Set of tasks:
A. In the post about an iterated function system, rewrite the part that opens with the words containing "I'm looking for" and closes with "a nondegenerate/invertible transformation?", changing "segment" to "interval".
B. According to the post about an iterated function system, what segment does the two-component example have as its fixed point?

Page excerpt:

I'm looking for an IFS acting on $\mathbb{R}^2$ whose components are affine transformations, e.g.
$\vec{f}(\vec{x})=A\vec{x}+\vec{b}$
where $A\in GL_2(\mathbb{R})$ and $\vec{x},\vec{b}\in\mathbb{R}^2$. This IFS must have as a fixed set some finite 1-D segment of $\mathbb{R}^2$. It is clear that degenerate IFSs exist that do this. For example, the two-component IFS
$f_1\left(\begin{bmatrix} x\\ y\end{bmatrix}\right) = \begin{bmatrix}1/2& 0 \\ 0 & 0\end{bmatrix}\begin{bmatrix}x \\ y\end{bmatrix}+\begin{bmatrix}0 \\ 1\end{bmatrix}$
$f_2\left(\begin{bmatrix} x\\ y\end{bmatrix}\right) = \begin{bmatrix}-1/2& 0 \\ 0 & 0\end{bmatrix}\begin{bmatrix}x \\ y\end{bmatrix}+\begin{bmatrix}1/2 \\ 1\end{bmatrix}$
has the segment from $(0,1)$ to $(1/2,1)$ as a fixed point. Is it possible to get the same fixed point with a nondegenerate/invertible transformation?

Provided information:

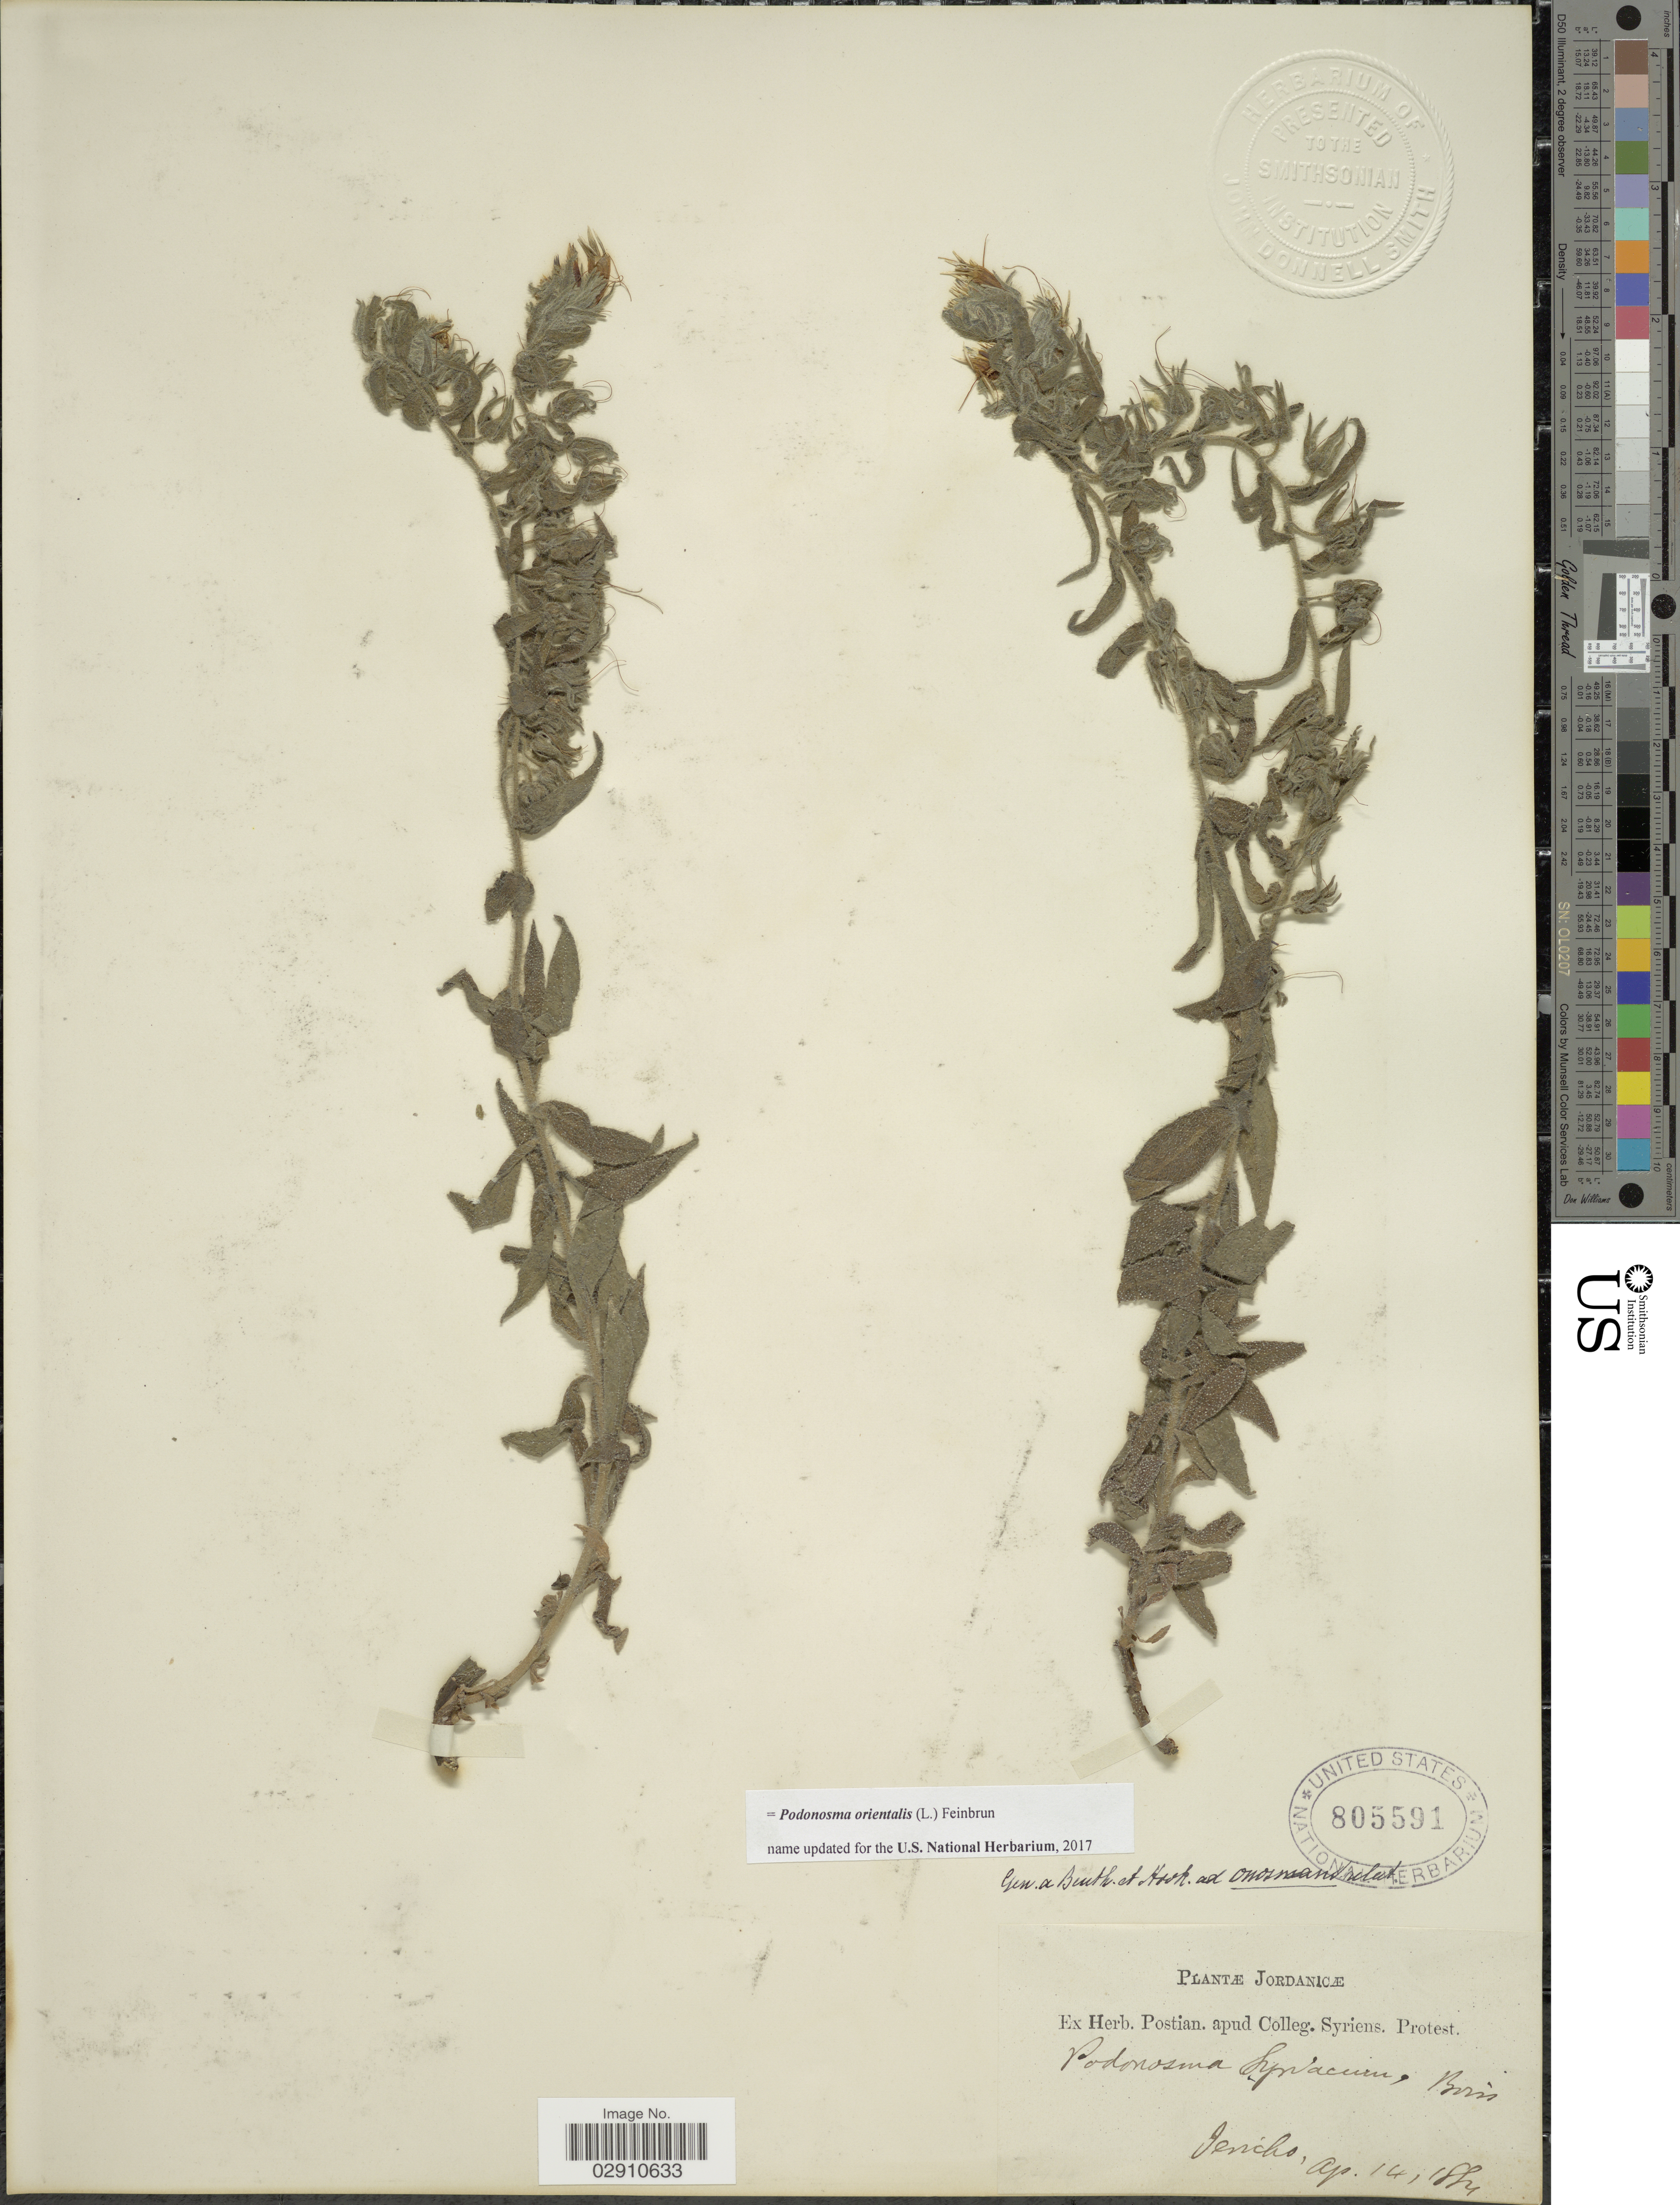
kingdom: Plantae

...

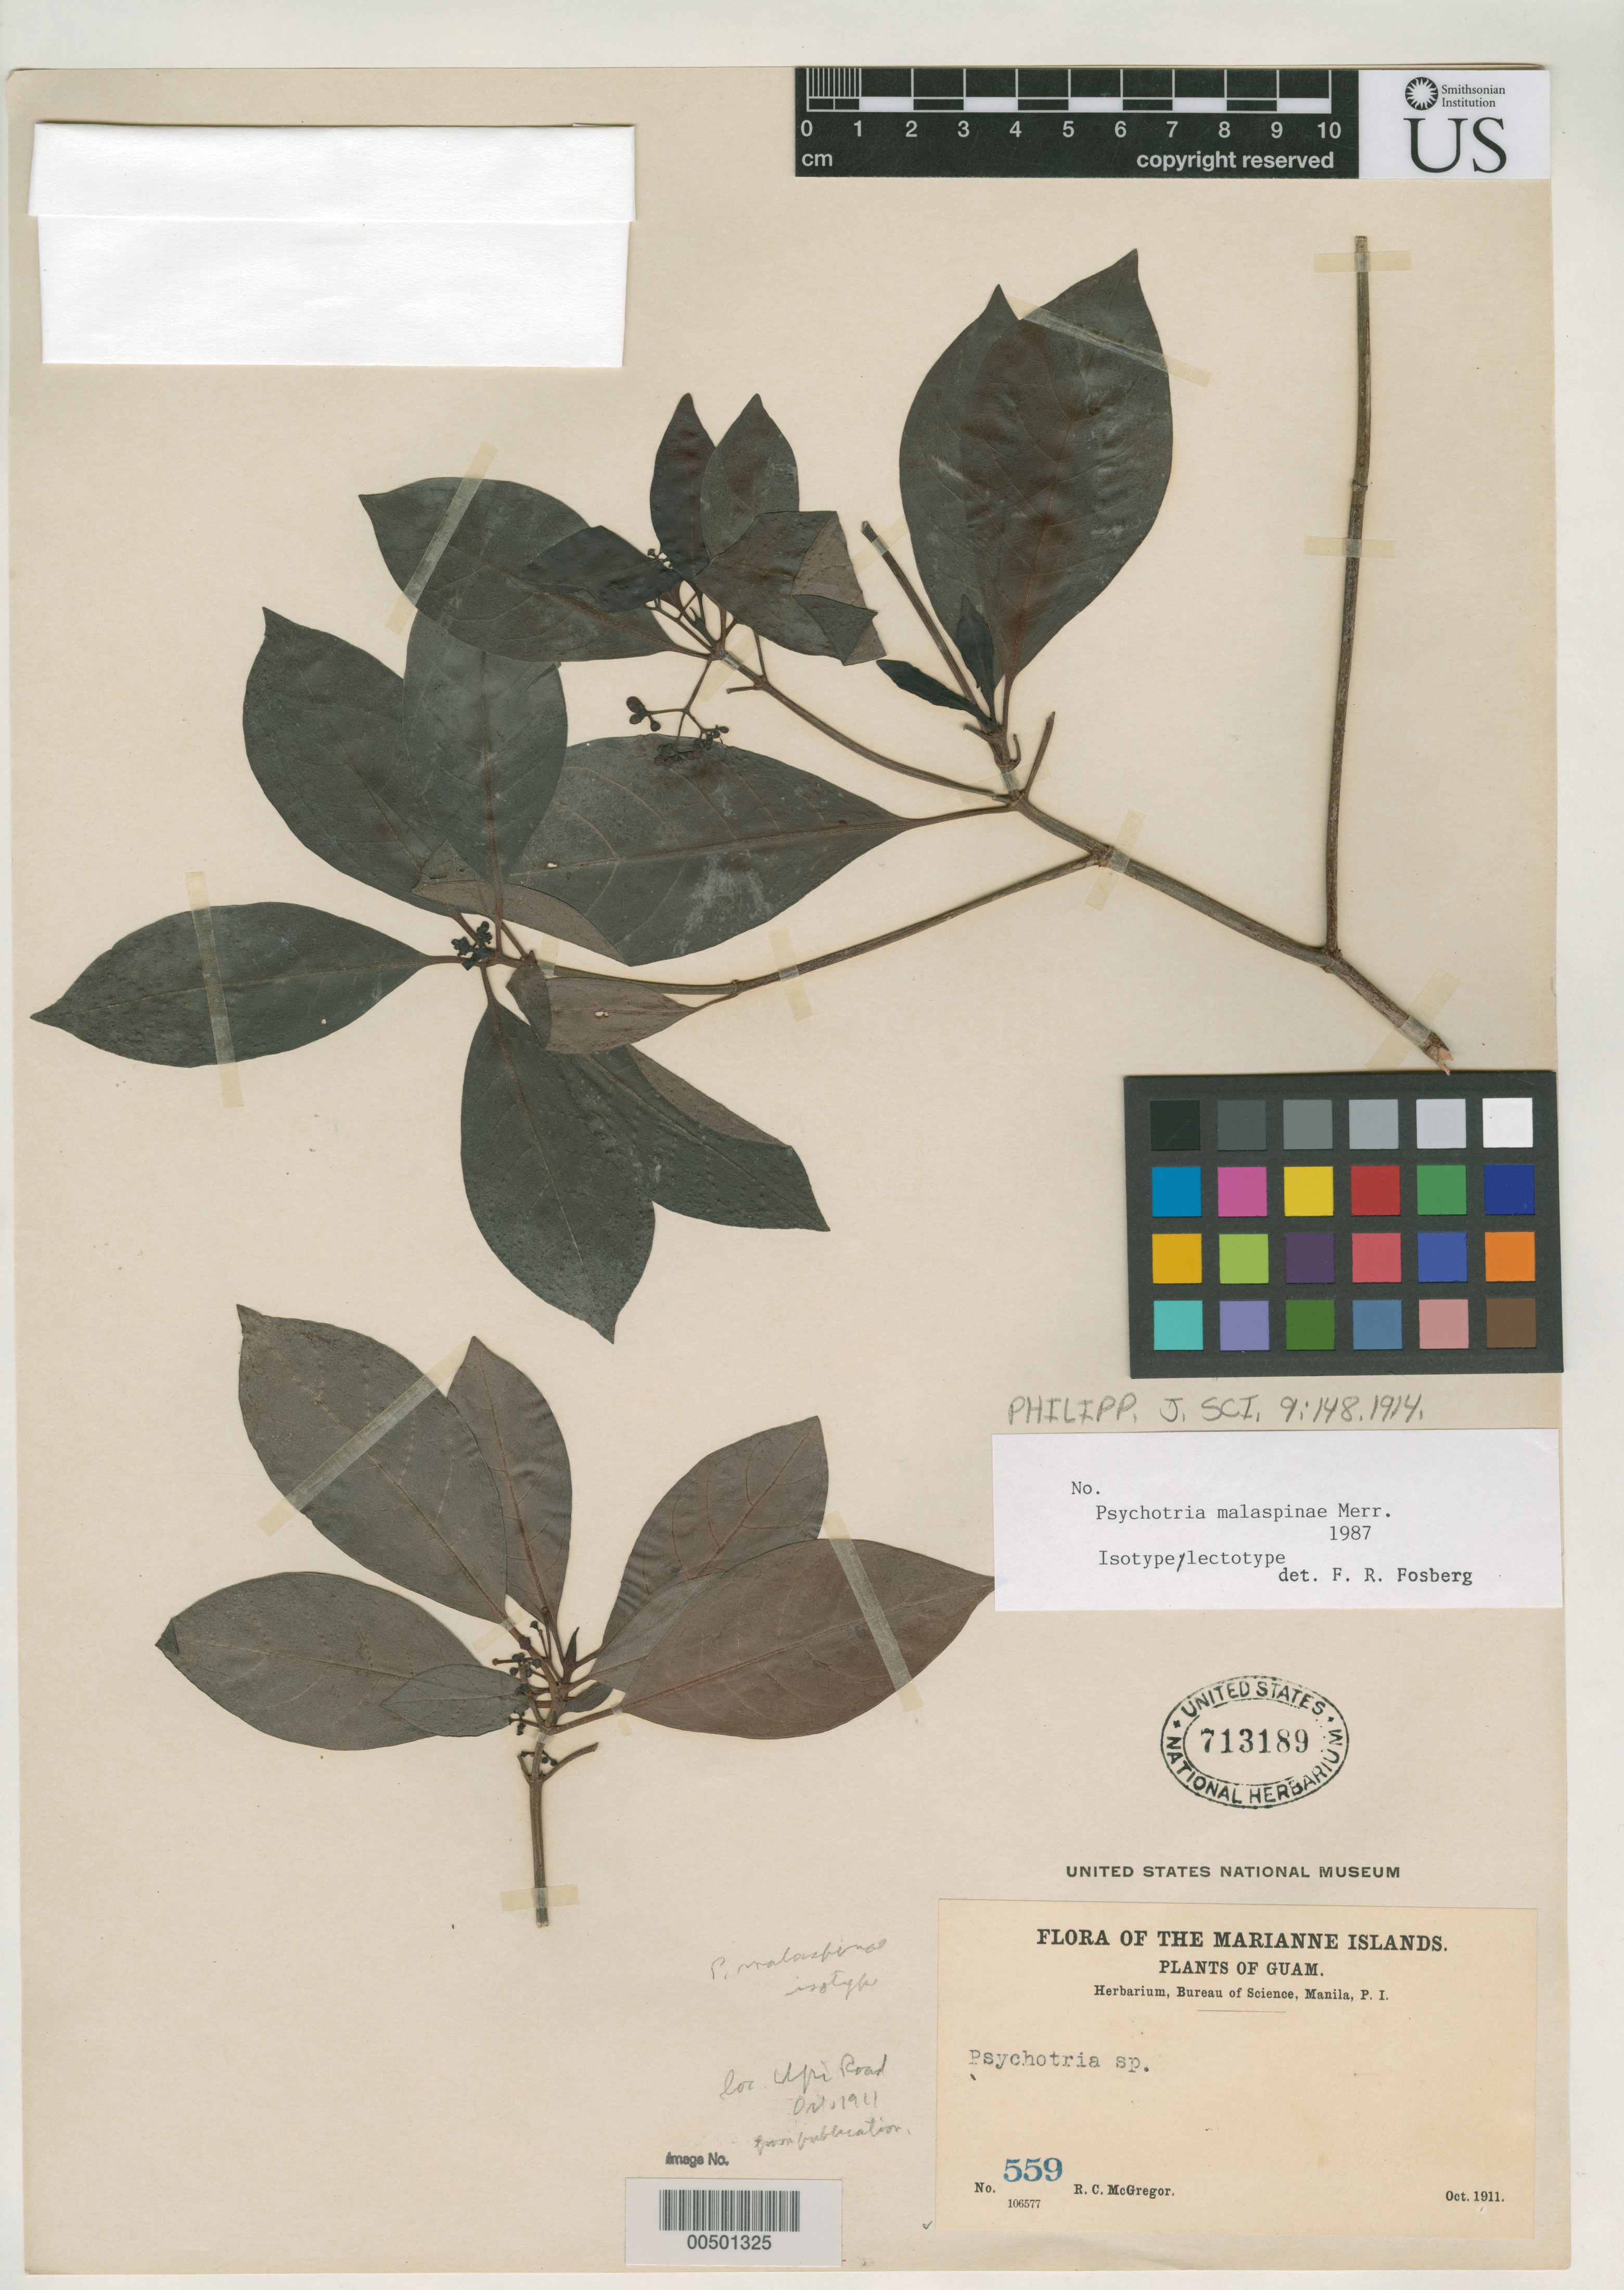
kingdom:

Results in order:
A.
I'm looking for an IFS acting on $\mathbb{R}^2$ whose components are affine transformations, e.g.
$\vec{f}(\vec{x})=A\vec{x}+\vec{b}$
where $A\in GL_2(\mathbb{R})$ and $\vec{x},\vec{b}\in\mathbb{R}^2$. This IFS must have as a fixed set some finite 1-D interval of $\mathbb{R}^2$. It is clear that degenerate IFSs exist that do this. For example, the two-component IFS
$f_1\left(\begin{bmatrix} x\\ y\end{bmatrix}\right) = \begin{bmatrix}1/2& 0 \\ 0 & 0\end{bmatrix}\begin{bmatrix}x \\ y\end{bmatrix}+\begin{bmatrix}0 \\ 1\end{bmatrix}$
$f_2\left(\begin{bmatrix} x\\ y\end{bmatrix}\right) = \begin{bmatrix}-1/2& 0 \\ 0 & 0\end{bmatrix}\begin{bmatrix}x \\ y\end{bmatrix}+\begin{bmatrix}1/2 \\ 1\end{bmatrix}$
has the interval from $(0,1)$ to $(1/2,1)$ as a fixed point. Is it possible to get the same fixed point with a nondegenerate/invertible transformation?

B. The segment from (0,1) to (1/2,1).